I've been reading through RFC, summaries, wikipedia, etc. I'm super confused about local-part vs labels. It seems to me that the local-part is before the @. That much seems straightforward. The label is any part of the domain separated by a dot. But it seems to me that some places also refer to the local-part as a label. And that is very confusing within the context of where hyphens are allowed. So specifically what is a label?
And with that, which of these are valid email address (if any)?
-bobross@painting.com
bobross-@painting.com
bobross@-painting.com
bobross@painting-.com
My understanding is that a label can neither end or begin with a hyphen and it must not contain two consecutive hyphens. Am I missing anything with that?
Bonus points - there are a number of special characters allowed in the local-part, but some sources I've seen say that the local-part must end in an alphanumeric character, but I'm not actually seeing that in any standard..am I missing it or can it end with one of the allowed characters?
From rfc5321, section 2.3.5:
A domain name (or often just a "domain") consists of one or more
components, separated by dots if more than one appears. In the case
of a top-level domain used by itself in an email address, a single
string is used without any dots. This makes the requirement,
described in more detail below, that only fully-qualified domain
names appear in SMTP transactions on the public Internet,
particularly important where top-level domains are involved. These
components ("labels" in DNS terminology, RFC 1035 [2]) are restricted
for SMTP purposes to consist of a sequence of letters, digits, and
hyphens drawn from the ASCII character set [6]. Domain names are
used as names of hosts and of other entities in the domain name
hierarchy. For example, a domain may refer to an alias (label of a
CNAME RR) or the label of Mail eXchanger records to be used to
deliver mail instead of representing a host name. See RFC 1035 [2]
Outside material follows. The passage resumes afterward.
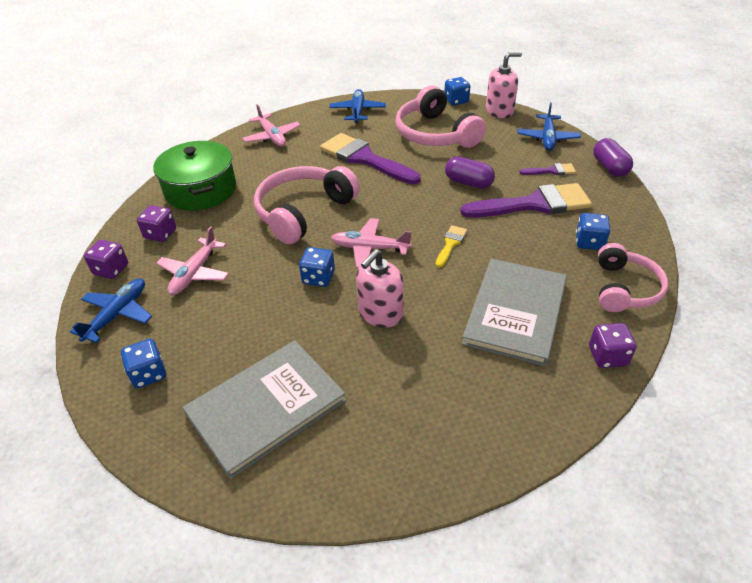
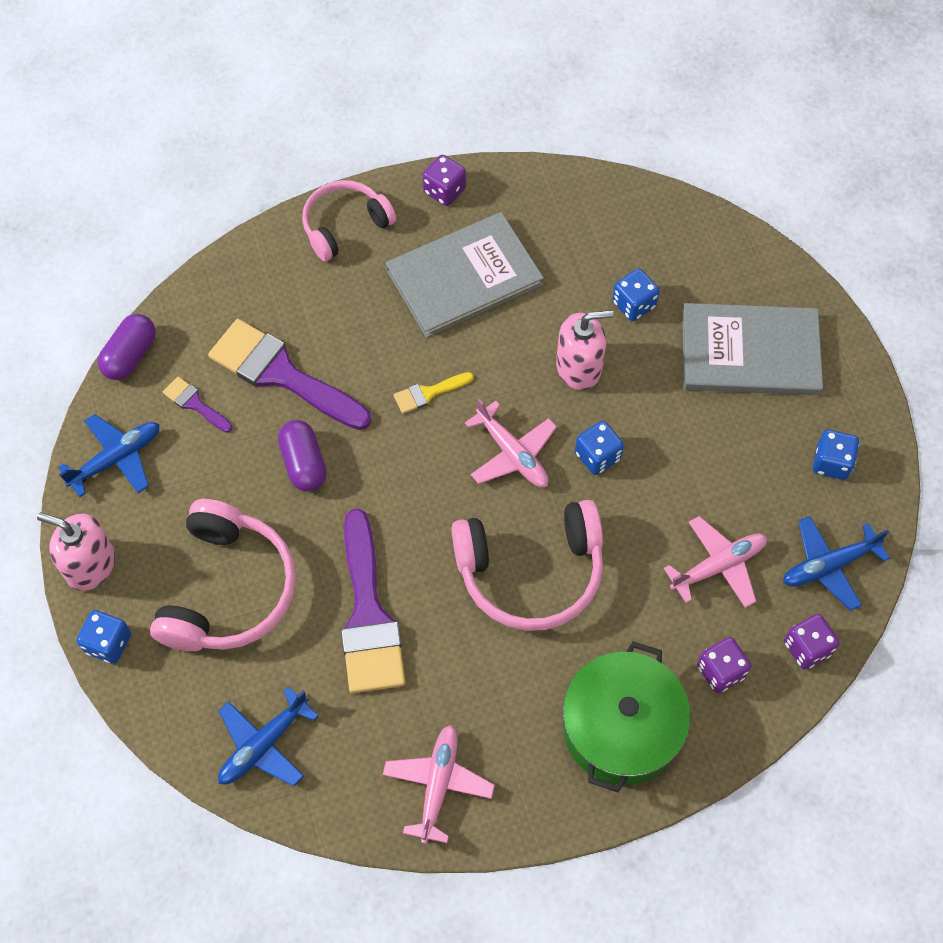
camera: 140 degrees left, 20 degrees up
(589, 242) = (301, 289): blue dice -> blue dice (633, 304)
and Section 5 of this specification.
In other words, a domain of abc.def.xyz
is made up of 3 components (aka labels): abc
, def
, and xyz
. Each of these labels is only allowed to contain letters, digits, and hyphens. For a more specific definition, we must check the ABNF grammar in the Command Argument Syntax section because what we really care about is the syntax of the arguments to the MAIL FROM
and RCPT TO
commands (aka the "email address" tokens in layman's terms).
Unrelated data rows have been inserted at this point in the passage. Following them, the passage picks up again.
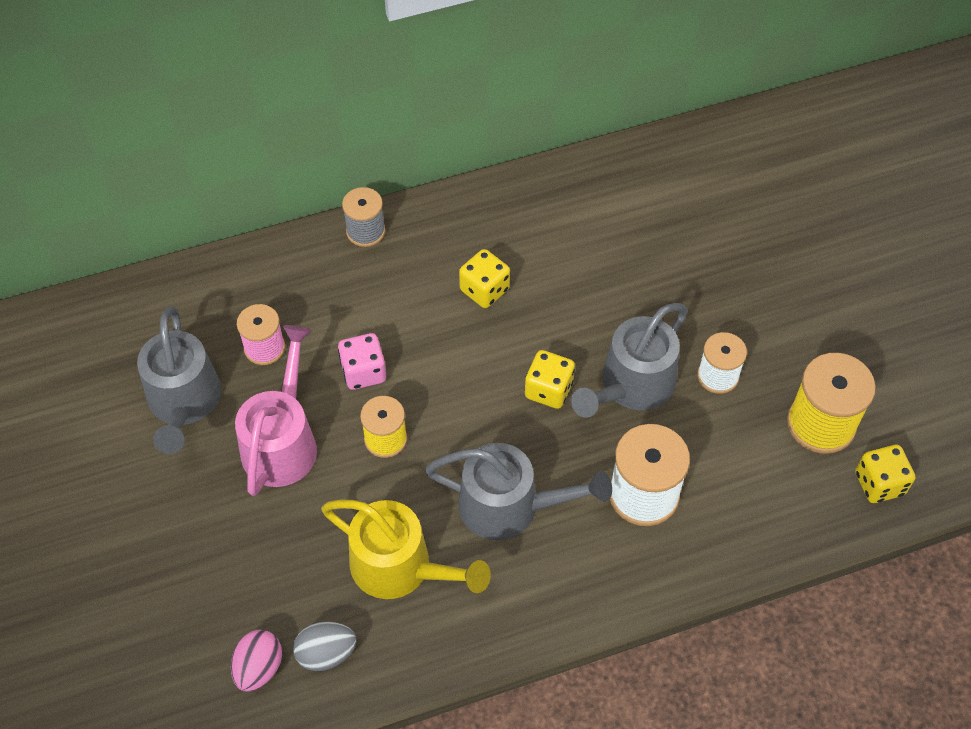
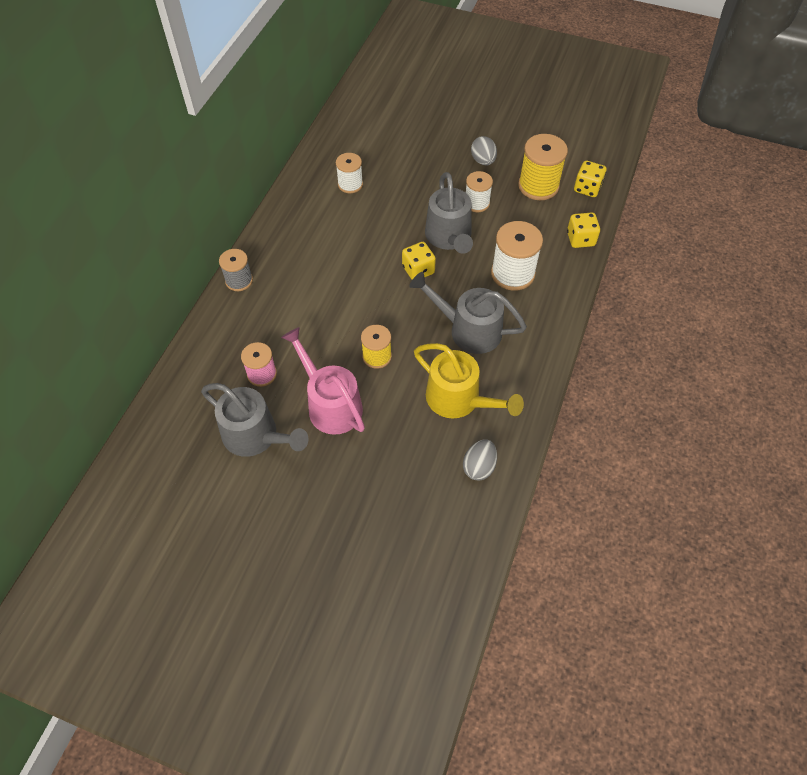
camera: 50 degrees left, 0 degrees up
(259, 668) = (459, 505): pink egg -> none
(363, 372) = (326, 339): pink dice -> none
(400, 567) = (459, 400): yellow watering can -> yellow watering can turned 60 degrees clockwise
(484, 290) = (332, 256): yellow dice -> yellow dice (580, 239)
(510, 506) = (468, 330): grey watering can -> grey watering can turned 120 degrees counterclockwise
(608, 226) = (350, 184): none -> white spool
(796, 333) = (483, 161): none -> grey egg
An "email address" is actually referred to as a Mailbox
in the SMTP specification:
Mailbox = Local-part "@" ( Domain / address-literal )
Now to look at the definition of a Local-part
token:
Local-part = Dot-string / Quoted-string
; MAY be case-sensitive
Dot-string = Atom *("." Atom)
Atom = 1*atext
To get the definition of atext
, we need to look at the Internet Message Format. Specifically, we need to look at section 3.2.3:
atext = ALPHA / DIGIT / ; Printable US-ASCII
"!" / "#" / ; characters not including
"$" / "%" / ; specials. Used for atoms.
"&" / "'" /
"*" / "+" /
"-" / "/" /
"=" / "?" /
"^" / "_" /
"`" / "{" /
"|" / "}" /
"~"
(Note: I've left out the definition of a Quoted-string
because it's irrelevant to your question.)
Now let's check out the definition of a Domain
:
Domain = sub-domain *("." sub-domain)
sub-domain = Let-dig [Ldh-str]
Let-dig = ALPHA / DIGIT
Ldh-str = *( ALPHA / DIGIT / "-" ) Let-dig
What we see here is that a label is the same thing as a sub-domain
token, but here we also see that labels (aka sub-domain
's) of a Domain
cannot start or end with a hyphen.
We can also see that a sub-domain
token is actually a subset of the allowable characters in an Atom
and so the characters allowed in each component of a Local-part
are not the same as those allowed in each component of a Domain
.
To answer your other questions:
And with that, which of these are valid email address (if any)?
-bobross@painting.com [VALID]
bobross-@painting.com [VALID]
bobross@-painting.com [INVALID]
bobross@painting-.com [INVALID]
My understanding is that a label can neither end or begin with a hyphen and it must not contain two consecutive hyphens. Am I missing anything with that?
Let's use the term sub-domain
to make things less confusing.
Yes, that is correct.
Bonus points - there are a number of special characters allowed in the local-part, but some sources I've seen say that the local-part must end in an alphanumeric character, but I'm not actually seeing that in any standard..am I missing it or can it end with one of the allowed characters?
Well, according to the ABNF grammar of rfc5322, a Local-part
can both start and end with a hyphen.